Born and raised in Sacramento, California, Didion won the Prix de Paris at the age of 21, which awarded her a job as a research assistant at Vogue magazine in New York City. There, she met writer John Gregory Dunne, her partner in life and literature. They were married for nearly 40 years, until Dunne died of a heart attack in their Manhattan home in 2003.

Didion wrote movingly about the stages of her grief following Dunne's death in her award-winning 2005 book, The Year of Magical Thinking. Their daughter, Quintana, died from acute pancreatitis at the age of 39 before the book was published. Didion subsequently wrote about Quintana in her 2011 memoir, Blue Nights

In a rare conversation in 2005, Didion spoke to Eleanor Wachtel in front of a packed audience at the Harbourfront Centre in Toronto a few months after Quintana's death.

The nature of grief

"The only way to structure The Year of Magical Thinking was to exactly replicate the experience, which meant two things. It meant the key scenes, like John's death, would be repeated over and over and over again, each time from a slightly different angle. And each time with different details, because that would replicate that obsessive replaying of what happened.

The only way to structure The Year of Magical Thinking was to exactly replicate the experience.

"And the other thing I realized was that it was going to have to be absolutely as immediate and raw as possible. So I would have to finish it before the end of the first year, at which time I was told the nature of grief changes slightly.
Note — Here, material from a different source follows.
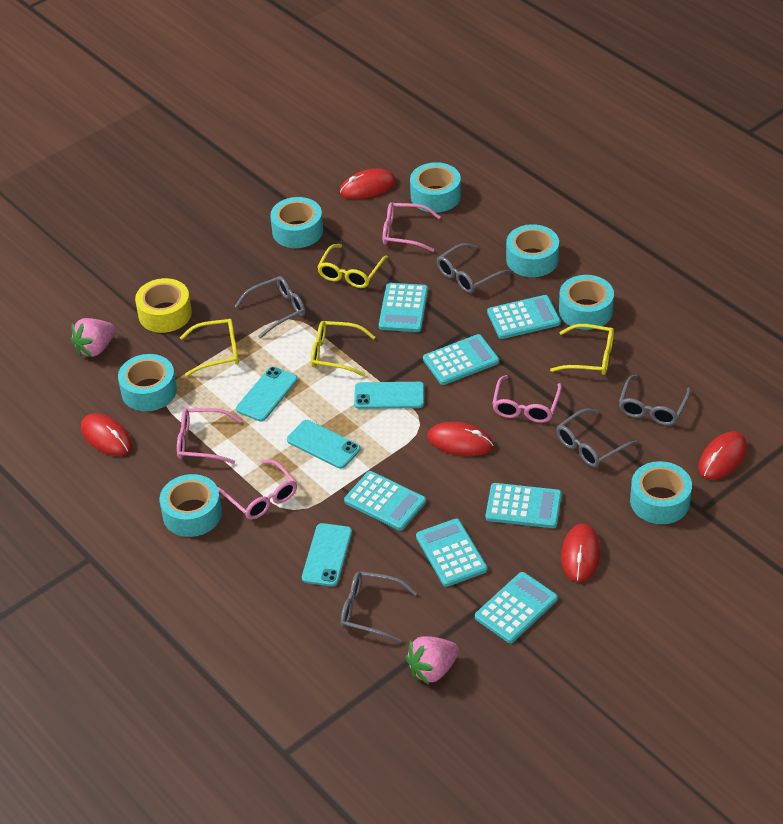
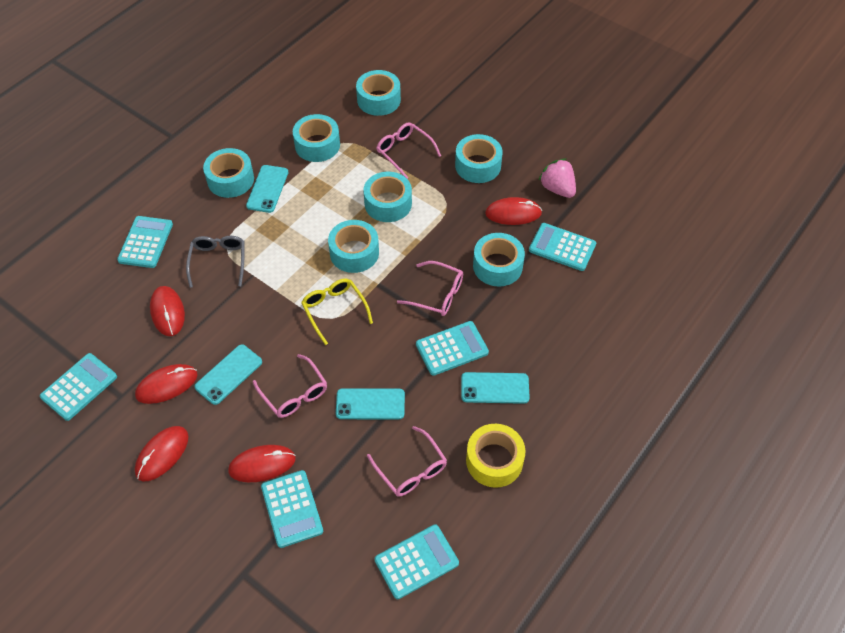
grey glasses: [234,276,305,339] [341,571,417,643] [437,243,511,293] [556,408,638,467] [619,375,691,426] = 5 -> [186,236,245,288] = 1
pink strawberry: [71,318,116,357] [406,636,459,685] = 2 -> [538,158,576,198] = 1
turquoise calculator: [344,471,426,531] [379,283,428,332] [416,519,487,587] [423,334,499,385] [475,572,558,643] [486,483,562,528] [487,295,561,339] = 7 -> [40,353,117,421] [117,216,173,268] [261,470,323,548] [375,524,459,599] [416,321,489,376] [529,223,596,271] = 6
yellow glasses: [180,319,239,376] [311,321,375,377] [317,244,388,288] [550,324,614,375] = 4 -> [301,278,373,345] = 1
And it did for me.

"It doesn't go away, but it becomes a little more remote. It's not quite as raw as what you've been through. For the first year, you think about it every day. The second year you don't have that."

Letting yourself remember

"You can think of grief as what just hits you. The affliction just keeps coming over you in waves.
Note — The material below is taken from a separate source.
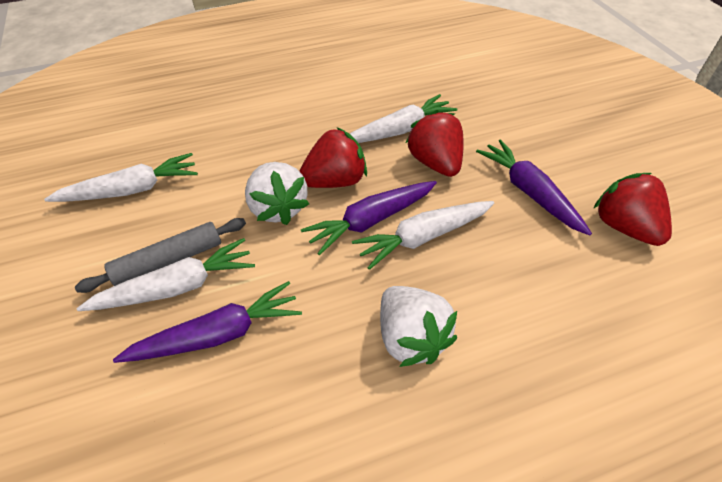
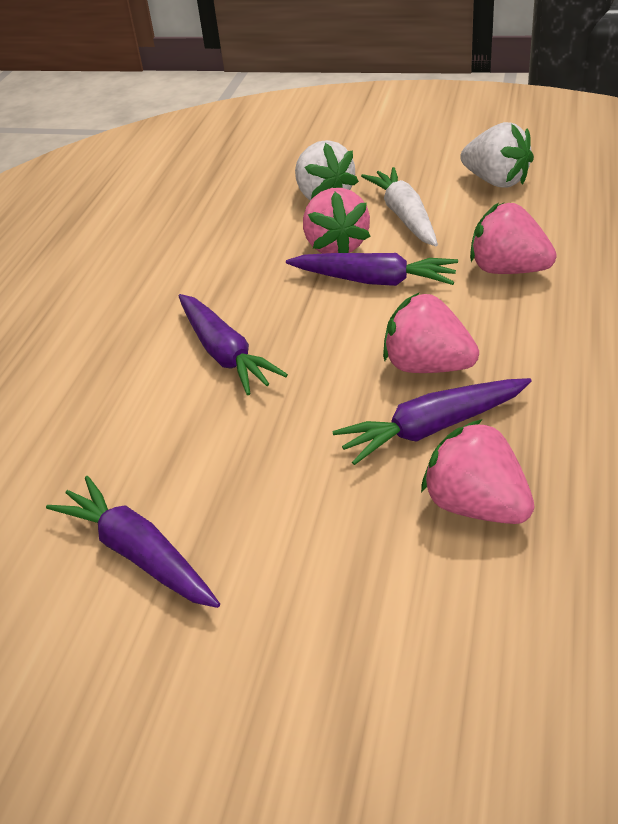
grey rolling pin: [75,218,246,293] = 1 -> none = 0
pink strawberry: none = 0 -> [303,188,371,254] [383,292,479,373] [421,419,534,524] [470,203,557,274] = 4
purple carrot: [113,281,302,363] [301,181,437,255] [476,139,592,236] = 3 -> [46,476,220,608] [178,294,288,395] [286,253,458,286] [332,378,531,465] = 4
red strawberry: [299,127,367,188] [406,110,464,177] [593,173,672,246] = 3 -> none = 0
white carrot: [44,153,198,202] [77,238,255,311] [350,94,457,143] [352,201,494,270] = 4 -> [361,167,438,246] = 1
"But mourning is an actual process that you go through if you allow yourself to, which is a kind of constructive process because it enables you to accept the death. It involves letting yourself remember.

"For some months, I could not allow myself to remember because Quintana was so sick. So then when I did allow myself to remember, I started getting a little more sane."

Magical thinking

"For any number of people who have lost a husband or wife, there was a level at which they believed that that husband or wife would come back. You just reject the idea that it won't happen.
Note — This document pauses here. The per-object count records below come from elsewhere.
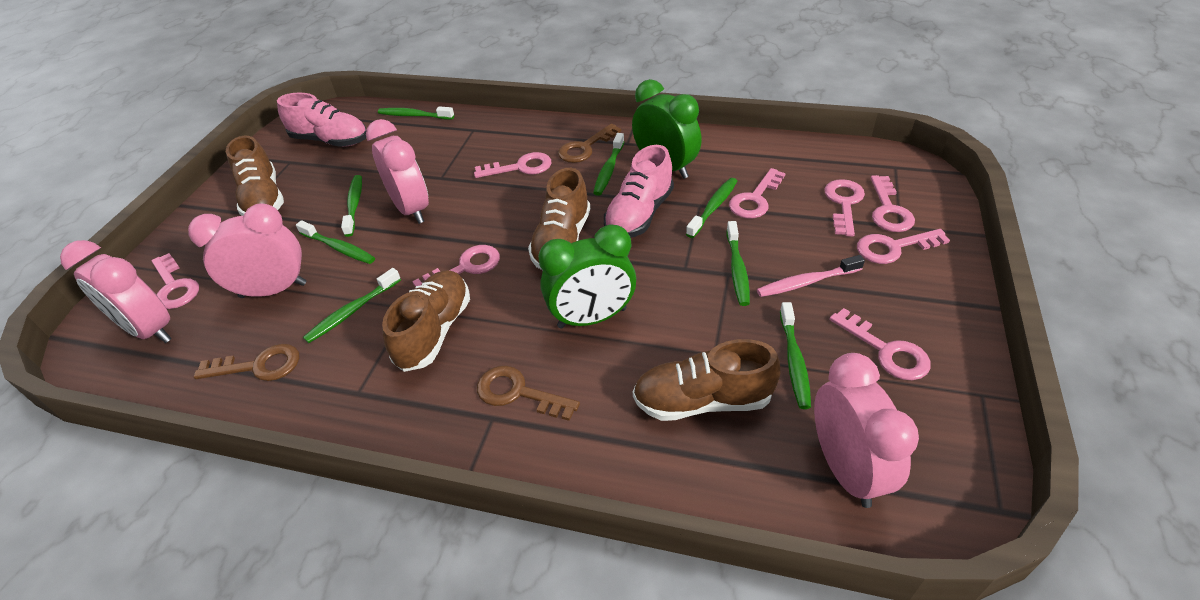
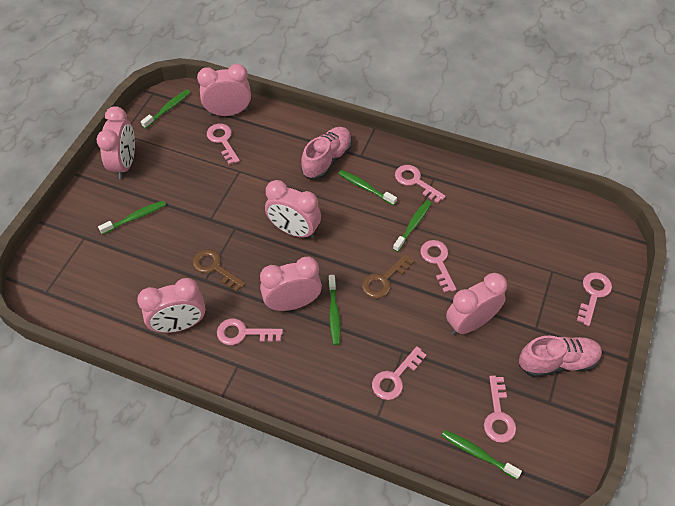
brown key: [194,344,299,381] [477,366,580,421] [558,123,621,163] = 3 -> [193,249,245,292] [362,254,414,298] = 2
brown shoe: [226,135,284,216] [382,270,470,372] [528,168,590,270] [633,339,780,421] = 4 -> none = 0
green clock: [538,224,636,329] [632,79,702,179] = 2 -> none = 0
green toothbrush: [296,220,375,264] [303,268,401,343] [341,175,362,237] [378,107,454,120] [593,133,625,196] [686,178,737,238] [727,221,750,306] [780,302,811,409] = 8 -> [98,200,166,235] [141,90,191,129] [328,275,341,345] [338,170,397,206] [393,200,431,252] [442,430,522,479] = 6
pink clock: [60,240,172,343] [188,203,306,298] [366,119,429,224] [814,353,919,508] = 4 -> [96,106,135,179] [137,278,205,333] [197,64,251,116] [260,257,322,311] [265,180,321,239] [446,273,507,335] = 6
pink key: [151,253,199,309] [412,245,500,287] [474,152,551,178] [729,168,786,219] [824,179,865,237] [829,308,931,380] [857,229,950,264] [871,175,915,232] = 8 -> [207,124,240,165] [217,319,283,345] [372,346,426,400] [395,165,446,203] [420,240,456,293] [484,376,516,443] [577,272,612,326] = 7
pink toothbrush: [757,255,865,297] = 1 -> none = 0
"In the course of writing the book, I realized that I had even authorized an autopsy with the secret thought that they might find that what went wrong with him was so minor that they could correct it on the spot.

You can think of grief as what just hits you. The affliction just keeps coming over you in waves.

"I know what happens in autopsies. I know you're dead when they do it. But actual things I knew didn't enter into the picture."

Joan Didion's comments have been edited for length and clarity.